The ambient temperature was 50 degrees so I donned my riding shorts, took the bicycle down from its ceiling hooks, and aired the tires to 90 psi. I rode 13.7-miles to Ely and back to get things going after missing daily exercise on Tuesday while at the polling place. The long, straight stretch of trail from the roundabout to Ely was a chance to get some thinking done. After descending the steep hill beginning at Highway 382, I entered the zone and miles passed quickly. Not sure how much thinking I did, yet the sun and wind felt good as I pedaled and rolled north. A new beginning.
While coalition building begins alone, that’s not how it will end. It’s hard to know who will join. I helped build diverse, successful coalitions before and believe we can do it again. That work begins today.
When Joe Biden said the 2020 election was about “the soul of the nation” he got it right. Who will we be as Americans? For too long our worst impulses have dominated our public life. As a nation, we are better than that.

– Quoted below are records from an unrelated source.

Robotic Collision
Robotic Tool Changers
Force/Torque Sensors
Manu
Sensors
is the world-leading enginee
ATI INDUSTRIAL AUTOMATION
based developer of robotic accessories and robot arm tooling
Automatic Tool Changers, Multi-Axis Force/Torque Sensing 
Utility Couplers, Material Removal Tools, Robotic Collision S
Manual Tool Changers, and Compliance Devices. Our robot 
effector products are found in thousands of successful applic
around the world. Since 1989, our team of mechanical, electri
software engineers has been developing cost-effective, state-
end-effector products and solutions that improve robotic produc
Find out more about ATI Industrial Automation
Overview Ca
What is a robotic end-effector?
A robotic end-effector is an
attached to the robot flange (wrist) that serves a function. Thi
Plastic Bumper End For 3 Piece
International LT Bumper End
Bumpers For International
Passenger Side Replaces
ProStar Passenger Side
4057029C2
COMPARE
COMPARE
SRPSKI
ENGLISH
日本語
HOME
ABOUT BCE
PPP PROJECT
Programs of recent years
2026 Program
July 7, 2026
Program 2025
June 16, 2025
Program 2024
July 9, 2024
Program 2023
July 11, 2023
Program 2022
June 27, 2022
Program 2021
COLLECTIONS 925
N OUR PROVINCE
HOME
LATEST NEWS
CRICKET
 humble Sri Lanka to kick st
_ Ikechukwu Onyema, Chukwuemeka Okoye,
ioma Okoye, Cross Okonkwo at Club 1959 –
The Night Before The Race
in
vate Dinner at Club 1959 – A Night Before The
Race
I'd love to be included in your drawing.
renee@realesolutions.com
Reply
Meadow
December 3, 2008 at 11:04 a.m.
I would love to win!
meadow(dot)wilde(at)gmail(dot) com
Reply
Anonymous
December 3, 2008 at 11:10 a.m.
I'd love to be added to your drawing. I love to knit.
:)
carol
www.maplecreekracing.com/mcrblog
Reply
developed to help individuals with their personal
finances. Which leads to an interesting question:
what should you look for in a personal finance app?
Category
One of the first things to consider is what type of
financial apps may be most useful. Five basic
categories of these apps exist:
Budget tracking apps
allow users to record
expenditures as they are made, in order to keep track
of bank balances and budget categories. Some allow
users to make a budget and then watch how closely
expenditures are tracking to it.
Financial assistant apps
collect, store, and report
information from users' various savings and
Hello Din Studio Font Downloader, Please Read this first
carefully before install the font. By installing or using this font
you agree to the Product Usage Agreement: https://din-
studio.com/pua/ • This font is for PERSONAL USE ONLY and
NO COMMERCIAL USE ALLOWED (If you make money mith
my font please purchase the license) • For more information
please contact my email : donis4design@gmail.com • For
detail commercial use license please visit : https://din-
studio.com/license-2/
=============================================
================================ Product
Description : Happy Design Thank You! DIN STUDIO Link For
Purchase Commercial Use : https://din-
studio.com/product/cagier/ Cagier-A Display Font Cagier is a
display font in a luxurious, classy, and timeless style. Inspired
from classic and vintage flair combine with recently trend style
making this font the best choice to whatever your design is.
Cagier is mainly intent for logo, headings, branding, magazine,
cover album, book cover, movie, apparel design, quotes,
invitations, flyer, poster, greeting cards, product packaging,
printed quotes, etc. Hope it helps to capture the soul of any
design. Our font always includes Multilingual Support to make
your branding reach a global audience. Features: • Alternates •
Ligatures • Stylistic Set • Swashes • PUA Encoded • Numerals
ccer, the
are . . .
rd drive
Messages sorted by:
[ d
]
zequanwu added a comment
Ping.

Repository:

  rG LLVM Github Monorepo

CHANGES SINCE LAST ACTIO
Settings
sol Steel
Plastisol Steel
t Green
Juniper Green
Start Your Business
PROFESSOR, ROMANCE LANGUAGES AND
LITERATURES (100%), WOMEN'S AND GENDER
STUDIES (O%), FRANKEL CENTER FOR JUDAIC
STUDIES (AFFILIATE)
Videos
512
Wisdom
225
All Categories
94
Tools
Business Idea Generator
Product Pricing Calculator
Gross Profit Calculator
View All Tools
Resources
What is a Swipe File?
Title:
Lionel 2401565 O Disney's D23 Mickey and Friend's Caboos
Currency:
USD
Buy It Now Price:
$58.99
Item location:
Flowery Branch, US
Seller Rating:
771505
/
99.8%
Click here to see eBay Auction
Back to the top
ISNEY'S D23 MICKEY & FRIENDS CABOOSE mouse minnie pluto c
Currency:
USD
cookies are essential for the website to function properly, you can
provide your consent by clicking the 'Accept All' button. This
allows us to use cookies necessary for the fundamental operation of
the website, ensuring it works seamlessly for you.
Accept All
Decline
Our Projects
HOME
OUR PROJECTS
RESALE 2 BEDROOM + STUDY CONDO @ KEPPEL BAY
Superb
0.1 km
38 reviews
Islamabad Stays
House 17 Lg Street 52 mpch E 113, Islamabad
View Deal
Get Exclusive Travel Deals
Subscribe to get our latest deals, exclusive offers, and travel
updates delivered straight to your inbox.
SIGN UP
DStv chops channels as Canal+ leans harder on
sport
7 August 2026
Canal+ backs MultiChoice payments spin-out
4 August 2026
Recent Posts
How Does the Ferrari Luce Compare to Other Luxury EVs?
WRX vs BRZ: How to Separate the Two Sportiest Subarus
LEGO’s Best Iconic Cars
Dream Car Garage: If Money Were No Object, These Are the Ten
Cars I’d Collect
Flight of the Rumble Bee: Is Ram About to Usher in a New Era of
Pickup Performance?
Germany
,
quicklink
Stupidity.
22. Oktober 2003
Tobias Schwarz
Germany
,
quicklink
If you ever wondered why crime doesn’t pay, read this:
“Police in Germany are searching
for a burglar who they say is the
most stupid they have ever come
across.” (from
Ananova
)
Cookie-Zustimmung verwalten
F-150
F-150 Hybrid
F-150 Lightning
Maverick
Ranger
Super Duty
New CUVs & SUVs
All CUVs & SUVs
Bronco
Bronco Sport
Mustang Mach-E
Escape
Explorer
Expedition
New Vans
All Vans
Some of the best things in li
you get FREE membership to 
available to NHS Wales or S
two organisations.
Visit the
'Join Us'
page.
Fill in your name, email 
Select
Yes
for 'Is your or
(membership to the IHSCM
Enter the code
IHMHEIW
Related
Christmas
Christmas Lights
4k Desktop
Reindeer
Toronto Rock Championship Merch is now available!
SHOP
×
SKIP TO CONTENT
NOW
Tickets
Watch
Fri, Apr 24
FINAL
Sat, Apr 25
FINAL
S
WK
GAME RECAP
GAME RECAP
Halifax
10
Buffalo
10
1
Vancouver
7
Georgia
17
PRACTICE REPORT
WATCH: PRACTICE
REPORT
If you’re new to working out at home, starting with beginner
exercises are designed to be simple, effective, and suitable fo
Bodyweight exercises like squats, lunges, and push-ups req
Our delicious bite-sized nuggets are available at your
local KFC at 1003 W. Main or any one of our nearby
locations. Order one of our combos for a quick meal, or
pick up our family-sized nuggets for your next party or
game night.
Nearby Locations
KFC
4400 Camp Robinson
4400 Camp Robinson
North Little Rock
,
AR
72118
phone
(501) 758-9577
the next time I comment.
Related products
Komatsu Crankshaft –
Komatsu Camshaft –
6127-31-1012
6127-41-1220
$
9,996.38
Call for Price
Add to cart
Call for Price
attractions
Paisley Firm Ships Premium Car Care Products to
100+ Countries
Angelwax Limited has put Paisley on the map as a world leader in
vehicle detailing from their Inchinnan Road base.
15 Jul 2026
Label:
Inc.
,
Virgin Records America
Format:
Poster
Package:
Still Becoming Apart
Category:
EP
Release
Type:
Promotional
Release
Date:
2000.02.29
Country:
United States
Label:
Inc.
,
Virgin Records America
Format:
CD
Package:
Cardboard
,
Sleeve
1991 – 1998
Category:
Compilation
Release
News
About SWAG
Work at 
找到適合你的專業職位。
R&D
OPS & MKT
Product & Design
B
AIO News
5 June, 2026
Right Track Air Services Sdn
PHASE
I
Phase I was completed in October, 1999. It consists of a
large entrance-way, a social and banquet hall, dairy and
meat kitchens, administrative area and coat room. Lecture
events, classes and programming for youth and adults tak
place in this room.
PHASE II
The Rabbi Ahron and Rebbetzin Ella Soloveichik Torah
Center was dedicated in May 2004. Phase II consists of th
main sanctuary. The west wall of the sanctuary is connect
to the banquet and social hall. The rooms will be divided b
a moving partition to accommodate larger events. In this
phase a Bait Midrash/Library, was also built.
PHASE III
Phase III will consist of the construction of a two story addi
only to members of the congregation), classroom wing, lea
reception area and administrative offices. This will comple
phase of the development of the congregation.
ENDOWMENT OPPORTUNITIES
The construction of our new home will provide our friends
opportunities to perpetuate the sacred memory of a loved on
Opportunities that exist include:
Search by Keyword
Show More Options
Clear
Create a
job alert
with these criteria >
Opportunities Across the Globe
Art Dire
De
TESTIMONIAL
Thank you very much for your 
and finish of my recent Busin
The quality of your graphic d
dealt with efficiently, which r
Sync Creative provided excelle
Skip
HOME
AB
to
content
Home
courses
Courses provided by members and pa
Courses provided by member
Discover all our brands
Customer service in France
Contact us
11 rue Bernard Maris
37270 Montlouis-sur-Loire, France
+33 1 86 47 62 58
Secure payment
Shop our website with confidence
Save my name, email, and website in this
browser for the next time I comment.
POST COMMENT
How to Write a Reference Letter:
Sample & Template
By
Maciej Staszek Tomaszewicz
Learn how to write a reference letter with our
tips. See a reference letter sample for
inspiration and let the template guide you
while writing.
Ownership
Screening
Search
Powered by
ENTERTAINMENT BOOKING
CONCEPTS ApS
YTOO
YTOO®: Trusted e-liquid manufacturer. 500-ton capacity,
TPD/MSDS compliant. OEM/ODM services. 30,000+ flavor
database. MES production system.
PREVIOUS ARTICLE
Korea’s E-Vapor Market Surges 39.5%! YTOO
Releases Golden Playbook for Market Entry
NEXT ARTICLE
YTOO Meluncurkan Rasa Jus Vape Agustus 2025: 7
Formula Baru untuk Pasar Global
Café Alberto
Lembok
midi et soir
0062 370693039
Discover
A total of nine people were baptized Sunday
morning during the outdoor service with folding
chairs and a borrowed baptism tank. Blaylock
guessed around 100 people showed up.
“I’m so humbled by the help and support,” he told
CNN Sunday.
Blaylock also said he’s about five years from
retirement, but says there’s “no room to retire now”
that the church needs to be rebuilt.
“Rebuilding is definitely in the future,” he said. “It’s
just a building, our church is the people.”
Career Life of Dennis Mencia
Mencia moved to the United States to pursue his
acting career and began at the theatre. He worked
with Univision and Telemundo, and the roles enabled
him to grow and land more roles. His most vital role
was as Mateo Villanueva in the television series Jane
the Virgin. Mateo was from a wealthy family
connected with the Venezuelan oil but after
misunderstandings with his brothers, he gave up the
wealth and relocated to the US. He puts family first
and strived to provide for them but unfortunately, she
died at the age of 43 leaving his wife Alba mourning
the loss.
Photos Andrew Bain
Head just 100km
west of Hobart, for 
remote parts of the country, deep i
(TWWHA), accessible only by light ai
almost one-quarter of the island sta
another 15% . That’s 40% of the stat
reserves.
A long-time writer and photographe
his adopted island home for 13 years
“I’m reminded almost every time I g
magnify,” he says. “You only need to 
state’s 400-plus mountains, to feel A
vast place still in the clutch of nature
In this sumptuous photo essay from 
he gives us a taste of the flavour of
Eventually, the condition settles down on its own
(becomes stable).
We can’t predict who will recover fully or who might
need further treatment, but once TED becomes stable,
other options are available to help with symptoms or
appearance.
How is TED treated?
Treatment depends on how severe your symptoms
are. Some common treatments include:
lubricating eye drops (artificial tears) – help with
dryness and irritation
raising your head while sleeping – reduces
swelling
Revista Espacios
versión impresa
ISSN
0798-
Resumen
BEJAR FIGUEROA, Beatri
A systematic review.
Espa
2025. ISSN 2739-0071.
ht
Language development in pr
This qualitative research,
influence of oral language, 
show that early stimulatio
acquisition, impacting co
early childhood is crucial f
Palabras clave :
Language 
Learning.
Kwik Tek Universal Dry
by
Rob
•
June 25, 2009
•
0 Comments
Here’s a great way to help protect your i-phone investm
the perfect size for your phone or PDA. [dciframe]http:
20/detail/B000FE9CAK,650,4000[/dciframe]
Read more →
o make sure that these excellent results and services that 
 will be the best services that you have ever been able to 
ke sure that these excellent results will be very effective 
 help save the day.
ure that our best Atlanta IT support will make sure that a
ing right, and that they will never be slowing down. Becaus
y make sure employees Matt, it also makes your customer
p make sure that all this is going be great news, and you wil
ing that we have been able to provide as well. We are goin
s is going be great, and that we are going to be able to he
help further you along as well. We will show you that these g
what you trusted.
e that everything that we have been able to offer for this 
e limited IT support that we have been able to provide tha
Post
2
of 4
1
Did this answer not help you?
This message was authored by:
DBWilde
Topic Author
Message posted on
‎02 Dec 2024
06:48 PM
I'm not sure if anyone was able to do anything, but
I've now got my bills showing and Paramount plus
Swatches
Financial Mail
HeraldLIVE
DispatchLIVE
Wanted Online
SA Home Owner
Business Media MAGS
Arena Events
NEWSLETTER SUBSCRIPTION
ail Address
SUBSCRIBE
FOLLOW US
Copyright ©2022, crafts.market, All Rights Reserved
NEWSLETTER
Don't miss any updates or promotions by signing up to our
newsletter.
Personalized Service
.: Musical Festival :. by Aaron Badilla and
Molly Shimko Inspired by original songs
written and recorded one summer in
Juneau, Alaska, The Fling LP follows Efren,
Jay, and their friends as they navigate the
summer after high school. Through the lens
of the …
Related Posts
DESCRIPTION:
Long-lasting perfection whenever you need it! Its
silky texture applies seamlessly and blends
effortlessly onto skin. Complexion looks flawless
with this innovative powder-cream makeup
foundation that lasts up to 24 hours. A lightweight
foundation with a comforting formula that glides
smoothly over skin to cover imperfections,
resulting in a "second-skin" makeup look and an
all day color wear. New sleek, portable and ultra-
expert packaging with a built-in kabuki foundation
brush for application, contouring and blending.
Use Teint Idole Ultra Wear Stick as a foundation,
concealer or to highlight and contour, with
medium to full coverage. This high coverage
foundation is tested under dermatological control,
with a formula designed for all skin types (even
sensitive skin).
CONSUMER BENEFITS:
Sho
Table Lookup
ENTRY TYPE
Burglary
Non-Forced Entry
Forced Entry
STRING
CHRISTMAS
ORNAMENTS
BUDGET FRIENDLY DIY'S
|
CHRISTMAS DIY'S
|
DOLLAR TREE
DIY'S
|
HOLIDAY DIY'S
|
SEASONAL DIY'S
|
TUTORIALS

Abraham Lincoln said in his first inaugural address, “I have no purpose, directly or indirectly, to interfere with the institution of slavery in the States where it exists. I believe I have no lawful right to do so, and I have no inclination to do so.” What we know now is Lincoln signed the Emancipation Proclamation a few years later. Was he being disingenuous? No, clearly not. He did what was needed to bring the Southern states, which had seceded, back into the imperfect union the United States represented since its founding. So it may be with addressing our most significant current challenges going forward.
We don’t want to upset the apple cart of public opinion as represented by the 2020 election results, but we must. It will be complicated and challenging, beginning with the idea going it alone solving society’s problems is no longer an option.